Selon un scénario de « perturbation moyenne », correspondant globalement à la guerre d’Iraq en 2003, l’offre mondiale de pétrole diminuerait de 3 à 5 millions de barils par jour. La hausse initiale du prix du pétrole se situerait alors entre 21 et 35 %, portant le baril à une fourchette comprise entre 109 et 121 dollars. Enfin, selon un scénario de « perturbation majeure » comparable à l’embargo arabe sur le pétrole en 1973, l’offre mondiale de pétrole se réduirait de 6 à 8 millions de barils par jour, provoquant une hausse des prix de 56 à 75 % dans un premier temps, soit un prix compris entre 140 et 157 dollars le baril.
« Le conflit en cours au Moyen-Orient survient après le plus grand choc subi par les marchés des matières premières depuis les années 1970, à savoir la guerre entre la Russie et l’Ukraine », souligne Indermit Gill, économiste en chef de la Banque mondiale et premier Vice-Président pour l’Économie du développement.

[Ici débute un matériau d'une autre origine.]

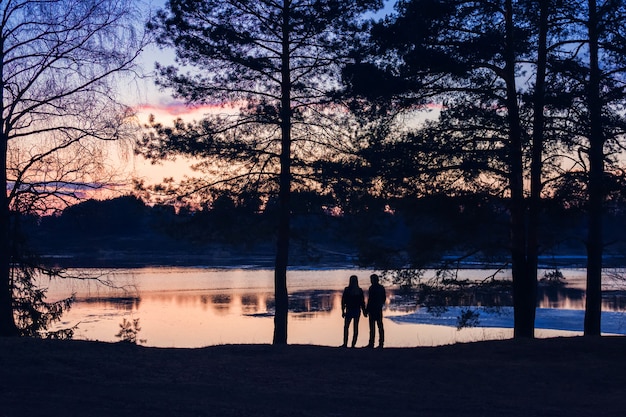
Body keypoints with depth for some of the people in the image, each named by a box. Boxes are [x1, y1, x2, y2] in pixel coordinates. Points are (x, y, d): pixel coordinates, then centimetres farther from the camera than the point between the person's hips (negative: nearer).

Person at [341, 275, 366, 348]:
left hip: (349, 311, -3)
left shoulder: (347, 290, -7)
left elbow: (343, 301, -7)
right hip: (357, 311, 3)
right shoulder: (360, 290, 0)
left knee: (346, 327, 6)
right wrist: (364, 311, 10)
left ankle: (345, 344, -1)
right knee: (355, 328, 6)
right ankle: (353, 344, 4)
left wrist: (343, 311, -1)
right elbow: (362, 302, 2)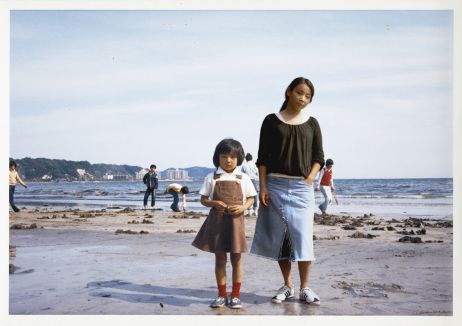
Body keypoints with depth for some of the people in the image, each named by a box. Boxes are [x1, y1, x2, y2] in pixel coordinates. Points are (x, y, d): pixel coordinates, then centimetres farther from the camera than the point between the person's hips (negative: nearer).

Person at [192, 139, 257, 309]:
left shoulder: (243, 178, 3)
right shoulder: (212, 178, 3)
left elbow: (251, 199, 7)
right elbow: (203, 199, 6)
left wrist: (242, 207, -13)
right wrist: (214, 203, -14)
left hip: (236, 220, 0)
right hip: (217, 220, 0)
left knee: (236, 259, 6)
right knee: (220, 258, 8)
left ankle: (235, 295, 18)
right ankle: (221, 295, 20)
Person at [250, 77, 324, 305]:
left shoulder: (312, 124, 10)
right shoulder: (272, 121, 5)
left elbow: (318, 157, 9)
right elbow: (262, 157, 2)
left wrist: (310, 179, -6)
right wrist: (263, 186, -6)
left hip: (302, 186, 1)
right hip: (276, 184, 0)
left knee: (303, 235, -4)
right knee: (279, 235, 3)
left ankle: (304, 288, 5)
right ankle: (287, 286, 13)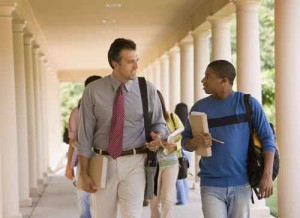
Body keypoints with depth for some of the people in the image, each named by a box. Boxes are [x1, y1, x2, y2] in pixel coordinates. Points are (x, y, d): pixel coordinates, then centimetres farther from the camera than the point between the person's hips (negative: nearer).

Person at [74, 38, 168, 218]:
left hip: (134, 163, -1)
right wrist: (84, 173, -3)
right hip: (103, 163, 1)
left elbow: (159, 123, 10)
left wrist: (158, 136, -15)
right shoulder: (93, 91, -3)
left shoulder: (148, 90, -1)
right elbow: (85, 134, -1)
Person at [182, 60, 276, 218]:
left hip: (241, 185, -1)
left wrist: (267, 176, -9)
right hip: (211, 186, 1)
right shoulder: (199, 107, 5)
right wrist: (195, 142, -15)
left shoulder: (248, 103, -1)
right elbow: (185, 142, 9)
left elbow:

Et d’ajouter : « Cela a eu des effets perturbateurs sur l’économie mondiale qui persistent encore aujourd’hui. Les décideurs politiques devront donc être vigilants. Si le conflit devait s’aggraver, l’économie mondiale serait soumise à un double choc énergétique pour la première fois depuis des décennies, non seulement à cause de la guerre en Ukraine, mais aussi à cause de la situation au Moyen-Orient. »
Quant à la hausse des cours du pétrole, quand elle se maintient, ceci se traduit inévitablement par une augmentation du prix des denrées alimentaires, explique Ayhan Kose, économiste en chef adjoint de la Banque mondiale et directeur de la cellule Perspectives.
Un choc pétrolier sévère aggraverait l’inflation des prix alimentaires, qui est déjà élevée dans de nombreux pays en développement.